How does this piece of code determine array size without using sizeof( )?

janojlic picture janojlic · May 15, 2019 · Viewed 8.4k times · Source

Going through some C interview questions, I've found a question stating "How to find the size of an array in C without using the sizeof operator?", with the following solution. It works, but I cannot understand why.

#include <stdio.h>

int main() {
    int a[] = {100, 200, 300, 400, 500};
    int size = 0;

    size = *(&a + 1) - a;
    printf("%d\n", size);

    return 0;
}

As expected, it returns 5.

edit: people pointed out this answer, but the syntax does differ a bit, i.e. the indexing method

size = (&arr)[1] - arr;

so I believe both questions are valid and have a slightly different approach to the problem. Thank you all for the immense help and thorough explanation!

Answer

John Bode picture John Bode · May 15, 2019

When you add 1 to a pointer, the result is the location of the next object in a sequence of objects of the pointed-to type (i.e., an array). If p points to an int object, then p + 1 will point to the next int in a sequence. If p points to a 5-element array of int (in this case, the expression &a), then p + 1 will point to the next 5-element array of int in a sequence.

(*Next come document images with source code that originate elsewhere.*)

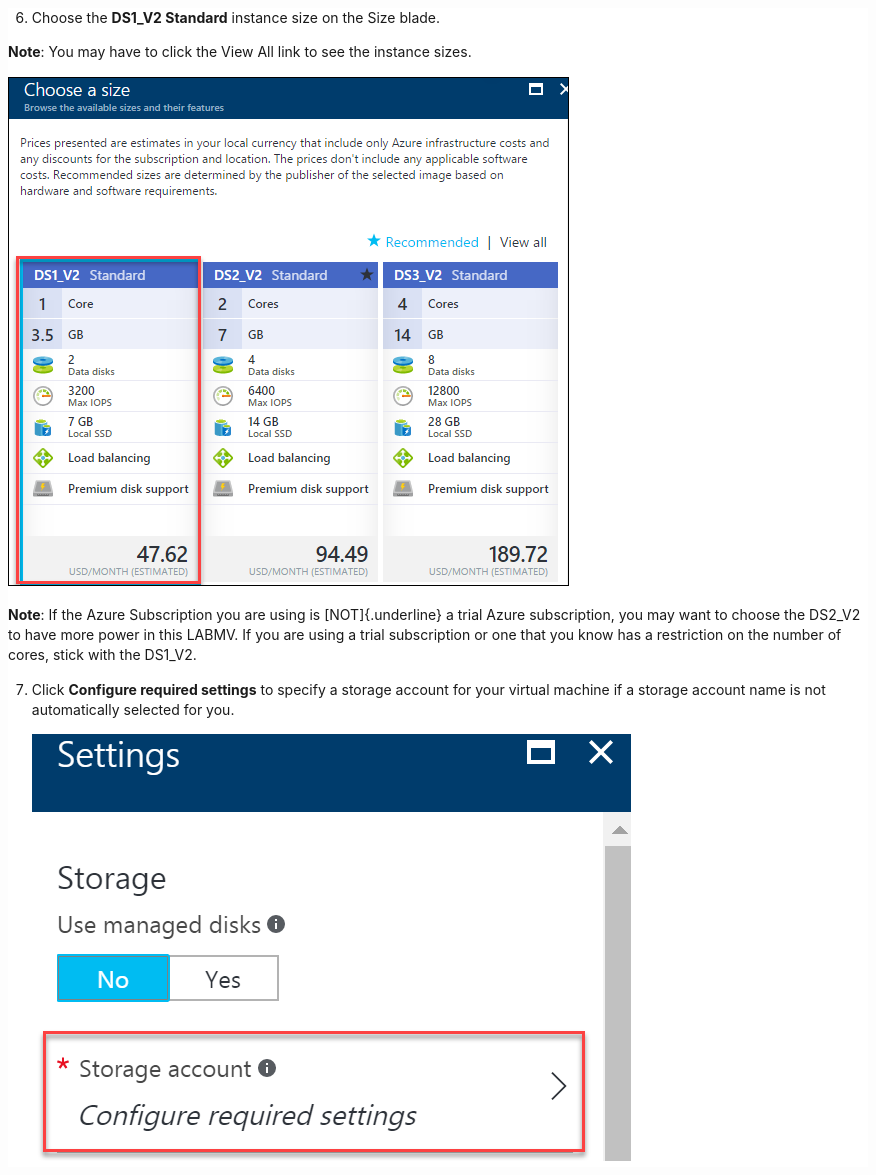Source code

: 6.  Choose the **DS1\_V2 Standard** instance size on the Size blade.

**Note**: You may have to click the View All link to see the instance sizes.

![In the Choose a size blade, DS1\_V2 Standard is selected.](images/Hands-onlabstep-bystep-BuildingaresilientIaaSarchitectureimages/media/image7.png "Choose a size blade")

**Note**: If the Azure Subscription you are using is [NOT]{.underline} a trial Azure subscription, you may want to choose the DS2\_V2 to have more power in this LABMV. If you are using a trial subscription or one that you know has a restriction on the number of cores, stick with the DS1\_V2.

7.  Click **Configure required settings** to specify a storage account for your virtual machine if a storage account name is not automatically selected for you.

    ![In the Settings blade, Under Storage, Use managed disks is set to No, and Storage account is selected.](images/Hands-onlabstep-bystep-BuildingaresilientIaaSarchitectureimages/media/image8.png "Settings blade")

Subtracting two pointers (provided they both point into the same array object, or one is pointing one past the last element of the array) yields the number of objects (array elements) between those two pointers.

The expression &a yields the address of a, and has the type int (*)[5] (pointer to 5-element array of int). The expression &a + 1 yields the address of the next 5-element array of int following a, and also has the type int (*)[5]. The expression *(&a + 1) dereferences the result of &a + 1, such that it yields the address of the first int following the last element of a, and has type int [5], which in this context "decays" to an expression of type int *.

Similarly, the expression a "decays" to a pointer to the first element of the array and has type int *.

A picture may help:

int [5]  int (*)[5]     int      int *

+---+                   +---+
|   | <- &a             |   | <- a
| - |                   +---+
|   |                   |   | <- a + 1
| - |                   +---+
|   |                   |   |
| - |                   +---+
|   |                   |   |
| - |                   +---+
|   |                   |   |
+---+                   +---+
|   | <- &a + 1         |   | <- *(&a + 1)
| - |                   +---+
|   |                   |   |
| - |                   +---+
|   |                   |   |
| - |                   +---+
|   |                   |   |
| - |                   +---+
|   |                   |   |
+---+                   +---+

This is two views of the same storage - on the left, we're viewing it as a sequence of 5-element arrays of int, while on the right, we're viewing it as a sequence of int. I also show the various expressions and their types.

Be aware, the expression *(&a + 1) results in undefined behavior:

...
If the result points one past the last element of the array object, it shall not be used as the operand of a unary * operator that is evaluated.

C 2011 Online Draft, 6.5.6/9